• _Text provided_
******
The city of Findlay is not immune from liability in a traffic accident case involving a stop sign obscured by a tree, the Supreme Court of Ohio ruled today.

In a decision written by Justice Paul E. Pfeifer, the Court reversed a judgment of the Third District Court of Appeals and sent the case back to the Hancock County trial court “for further proceedings consistent with this opinion.”

“We express no opinion about whether Findlay is liable,” the Court’s ruling stated. However, the city cannot be protected in this case by its claim of “statutory political-subdivision immunity” as allowed in summary judgment by the trial court and upheld by the district appeals court.

In ruling on Bibler et al. v. Stephenson et al; the City of Findlay, the Supreme Court stated that “the stop sign was not in repair and was obstructed” by a tree. “We conclude that Findlay is not immune pursuant to Revised Code 2744.02(B)(3) and is potentially amenable to liability,” Justice Pfeifer wrote.

In a dissent, Justice Judith Ann Lanzinger wrote that “the scope of a political subdivision’s statutory duties is separate from and independent of its tort liability.”

Pickup Truck on State Highway Hit by Car
In May 2011, Gary Bibler was at the wheel of his pickup truck on Sandusky Street in Findlay, which is also Ohio State Route 568. Jill Stevenson was driving her car north on Wilson Street. She drove across Sandusky Street without stopping or yielding, and her car collided with Bibler’s truck, which had the right of way. Stevenson said she didn’t see the stop sign until it was too late to stop. In a deposition, a Findlay city police officer testified that, in his opinion, the foliage of the tree would obstruct a driver’s view of the stop sign. He referred to a similar accident at the intersection the year before, and said the tree should be removed.

The accident caused property damage and injury. The Biblers and Stevenson settled the claims against her. The Biblers appealed the trial court’s summary judgment in favor of the city, which had held that statutory political-subdivision immunity shielded it from the suit and that the Biblers had not established an exception to the statute. The Third District upheld the trial court in a split decision, saying “the answer is no” to the question of whether the stop sign fell under the definition of “a public road” for the purposes of sovereign immunity. The Ohio Supreme Court then accepted the Biblers’ appeal.
******
• _Recorded information_
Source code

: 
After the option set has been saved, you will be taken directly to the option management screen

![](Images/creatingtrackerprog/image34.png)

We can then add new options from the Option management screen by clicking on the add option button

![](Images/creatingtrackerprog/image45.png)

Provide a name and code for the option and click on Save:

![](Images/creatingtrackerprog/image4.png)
******
• _Tasks to complete_
[1] Retype the stretch from "In a decision" through "Justice Pfeifer wrote." in the Findlay stop sign article.
[2] According to the Findlay stop sign article, which street was Jill Stevenson driving north on?
[3] Write the next part of the Findlay stop sign article, starting after its last sentence.

• _Answer list_
[1]
In a decision written by Justice Paul E. Pfeifer, the Court reversed a judgment of the Third District Court of Appeals and sent the case back to the Hancock County trial court “for further proceedings consistent with this opinion.”

“We express no opinion about whether Findlay is liable,” the Court’s ruling stated. However, the city cannot be protected in this case by its claim of “statutory political-subdivision immunity” as allowed in summary judgment by the trial court and upheld by the district appeals court.

In ruling on Bibler et al. v. Stephenson et al; the City of Findlay, the Supreme Court stated that “the stop sign was not in repair and was obstructed” by a tree. “We conclude that Findlay is not immune pursuant to Revised Code 2744.02(B)(3) and is potentially amenable to liability,” Justice Pfeifer wrote.

[2] Wilson Street.

[3]
Definition of Public Road Examined
The city of Findlay also asserted that a stop sign falls outside the definition of a public road under R.C.2744.01(H), unless it is mandated by the Ohio Manual of Uniform Traffic Control Devices (OMUTCD). The Supreme Court acknowledged the city’s assertion that the version of the manual that was in force when the accident occurred did not “specifically and affirmatively” indicate that “the erection of any stop sign is ever mandatory.”

However, Justice Pfeifer wrote that the manual “does not exist in a vacuum. It is a creature of the Revised Code (and) it is subservient to the Revised Code” and cannot override the “clear mandates” of state law. The drafters of the manual, he wrote, “are authorized and obligated to carry out the requirements of sections 4511.01 to 4511.76 and 4511.99 of the Revised Code,” including “the requirement in R.C. 4511.65(A) for the mandatory erection of stop signs (or some other traffic-control device) at intersections involving through highways, subject to certain limited exceptions that are not applicable here.”

Chief Justice Maureen O’Connor and Justice William M. O’Neill joined Justice Pfeifer’s opinion. Justice Terrence O’Donnell concurred in judgment only.

Justice Lanzinger was joined in her dissent by Justices Sharon L. Kennedy and Judith L. French.

Limits to City Liability Were Not Written in “Whimsy”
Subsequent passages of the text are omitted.